Selected extract section start

[PATCH v2 0/5] crypto: Speck support

Mon May 7 16:20:00 PDT 2018

Hi Samuel,

On Thu, Apr 26, 2018 at 03:05:44AM +0100, Samuel Neves wrote:
> On Wed, Apr 25, 2018 at 8:49 PM, Eric Biggers <ebiggers at google.com> wrote:
> > I agree that my explanation should have been better, and should have considered
> > more crypto algorithms.  The main difficulty is that we have extreme performance
> > requirements -- it needs to be 50 MB/s at the very least on even low-end ARM
> > devices like smartwatches.  And even with the NEON-accelerated Speck128-XTS
> > performance exceeding that after much optimization, we've been getting a lot of
> > pushback as people want closer to 100 MB/s.
> >
> 
> I couldn't find any NEON-capable ARMv7 chip below 800 MHz, so this
> would put the performance upper bound around 15 cycles per byte, with
> the comfortable number being ~7. That's indeed tough, though not
> impossible.
> 
> >
> > That's why I also included Speck64-XTS in the patches, since it was
> > straightforward to include, and some devices may really need that last 20-30% of
> > performance for encryption to be feasible at all.  (And when the choice is
> > between unencrypted and a 64-bit block cipher, used in a context where the
> > weakest points in the cryptosystem are actually elsewhere such as the user's
> > low-entropy PIN and the flash storage doing wear-leveling, I'd certainly take
> > the 64-bit block cipher.)  So far we haven't had to use Speck64 though, and if
> > that continues to be the case I'd be fine with Speck64 being removed, leaving
> > just Speck128.

Selected extract section end

__Assignment 1__: Summarize the Speck patch thread in three sentences.
__Assignment 2__: According to the Speck patch thread, why was Speck64-XTS included in the patches?
The data after this point has no connection to the Speck patch thread.

Study material section start

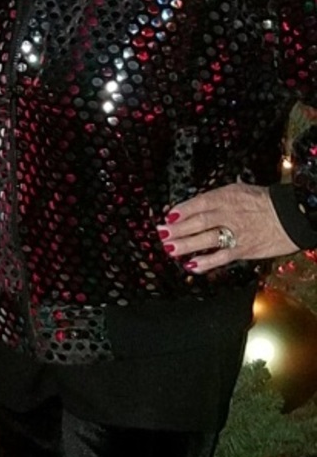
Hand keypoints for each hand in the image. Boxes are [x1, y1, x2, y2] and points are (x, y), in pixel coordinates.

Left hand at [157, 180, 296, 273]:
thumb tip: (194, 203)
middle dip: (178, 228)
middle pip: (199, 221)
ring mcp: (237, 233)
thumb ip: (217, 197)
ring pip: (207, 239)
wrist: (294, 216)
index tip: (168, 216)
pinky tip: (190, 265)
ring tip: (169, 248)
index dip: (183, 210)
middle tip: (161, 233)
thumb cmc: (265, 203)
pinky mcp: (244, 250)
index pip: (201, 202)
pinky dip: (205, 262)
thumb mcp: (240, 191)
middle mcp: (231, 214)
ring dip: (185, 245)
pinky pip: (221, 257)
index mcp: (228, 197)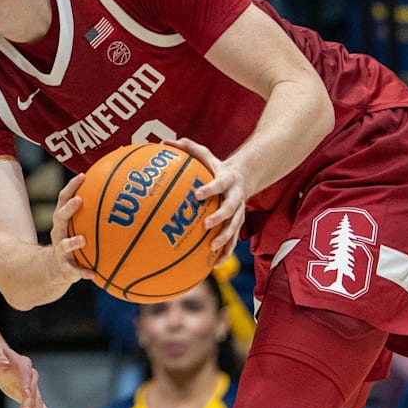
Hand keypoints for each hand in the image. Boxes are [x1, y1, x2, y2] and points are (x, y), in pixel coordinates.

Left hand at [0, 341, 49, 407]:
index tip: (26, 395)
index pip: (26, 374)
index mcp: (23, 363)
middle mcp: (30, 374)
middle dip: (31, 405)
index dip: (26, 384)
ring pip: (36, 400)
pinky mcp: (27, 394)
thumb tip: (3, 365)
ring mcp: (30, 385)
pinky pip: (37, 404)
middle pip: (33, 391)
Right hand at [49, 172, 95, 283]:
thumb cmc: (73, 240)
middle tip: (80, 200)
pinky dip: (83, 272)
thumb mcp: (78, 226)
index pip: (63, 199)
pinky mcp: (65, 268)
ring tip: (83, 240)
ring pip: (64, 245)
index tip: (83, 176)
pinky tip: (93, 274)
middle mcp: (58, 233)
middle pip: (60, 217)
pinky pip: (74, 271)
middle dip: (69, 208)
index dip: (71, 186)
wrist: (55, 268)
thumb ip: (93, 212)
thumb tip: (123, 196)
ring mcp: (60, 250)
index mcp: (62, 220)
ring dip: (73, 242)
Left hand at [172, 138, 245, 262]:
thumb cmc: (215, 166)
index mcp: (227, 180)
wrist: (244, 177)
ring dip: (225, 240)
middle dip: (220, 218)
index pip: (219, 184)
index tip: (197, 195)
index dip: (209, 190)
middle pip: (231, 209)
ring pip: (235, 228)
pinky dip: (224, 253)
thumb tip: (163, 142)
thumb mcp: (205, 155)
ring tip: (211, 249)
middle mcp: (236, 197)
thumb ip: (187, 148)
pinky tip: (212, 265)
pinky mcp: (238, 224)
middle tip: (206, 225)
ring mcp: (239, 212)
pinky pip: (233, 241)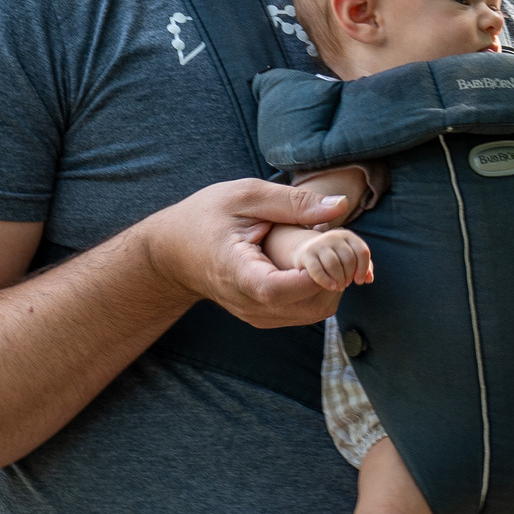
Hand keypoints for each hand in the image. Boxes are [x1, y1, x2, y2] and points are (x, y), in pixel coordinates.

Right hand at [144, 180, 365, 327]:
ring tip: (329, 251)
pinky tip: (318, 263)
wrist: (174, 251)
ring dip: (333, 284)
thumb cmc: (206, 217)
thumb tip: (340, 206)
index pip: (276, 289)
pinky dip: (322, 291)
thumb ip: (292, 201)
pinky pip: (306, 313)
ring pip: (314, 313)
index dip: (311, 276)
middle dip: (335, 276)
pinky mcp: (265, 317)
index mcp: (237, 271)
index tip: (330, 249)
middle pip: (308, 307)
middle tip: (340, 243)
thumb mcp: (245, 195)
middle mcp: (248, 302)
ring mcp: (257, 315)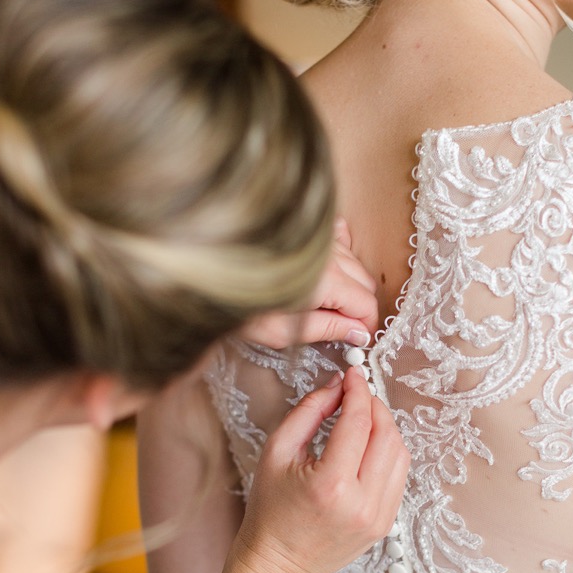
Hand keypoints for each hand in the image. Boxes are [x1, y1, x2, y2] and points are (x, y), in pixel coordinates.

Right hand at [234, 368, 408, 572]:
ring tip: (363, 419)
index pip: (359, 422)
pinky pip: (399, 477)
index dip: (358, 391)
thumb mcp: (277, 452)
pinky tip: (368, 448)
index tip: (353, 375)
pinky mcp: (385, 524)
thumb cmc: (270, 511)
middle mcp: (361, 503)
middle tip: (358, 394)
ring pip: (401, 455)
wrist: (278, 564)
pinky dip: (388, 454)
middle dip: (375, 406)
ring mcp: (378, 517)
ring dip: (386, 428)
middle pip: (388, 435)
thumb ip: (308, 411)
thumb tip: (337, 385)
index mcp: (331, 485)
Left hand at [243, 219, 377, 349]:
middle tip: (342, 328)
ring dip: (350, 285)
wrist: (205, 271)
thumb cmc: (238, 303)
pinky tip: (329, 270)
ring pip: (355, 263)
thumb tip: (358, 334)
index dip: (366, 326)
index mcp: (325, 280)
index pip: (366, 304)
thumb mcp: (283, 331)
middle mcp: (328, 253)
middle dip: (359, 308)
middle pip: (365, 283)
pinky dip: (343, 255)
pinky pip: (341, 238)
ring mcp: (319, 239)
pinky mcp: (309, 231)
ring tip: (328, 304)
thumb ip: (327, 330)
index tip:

Study material section end

__Written solution 1__: Eric Biggers explains that the encryption must reach at least 50 MB/s even on low-end ARM devices such as smartwatches, and that although NEON-accelerated Speck128-XTS exceeds that after much optimization, people are pushing for closer to 100 MB/s. Samuel Neves replies that he could find no NEON-capable ARMv7 chip below 800 MHz, which puts the performance upper bound around 15 cycles per byte, with about 7 being comfortable. Biggers adds that Speck64-XTS was included for devices that may need the last 20-30% of performance, but it has not been needed so far, and he would be fine with removing it and keeping only Speck128.

__Written solution 2__: It was straightforward to include, and some devices may need its extra 20-30% of performance for encryption to be feasible at all. When the choice is between no encryption and a 64-bit block cipher, in a setting where the weakest points are elsewhere, such as the user's low-entropy PIN and wear-leveling flash storage, the 64-bit block cipher is the better option.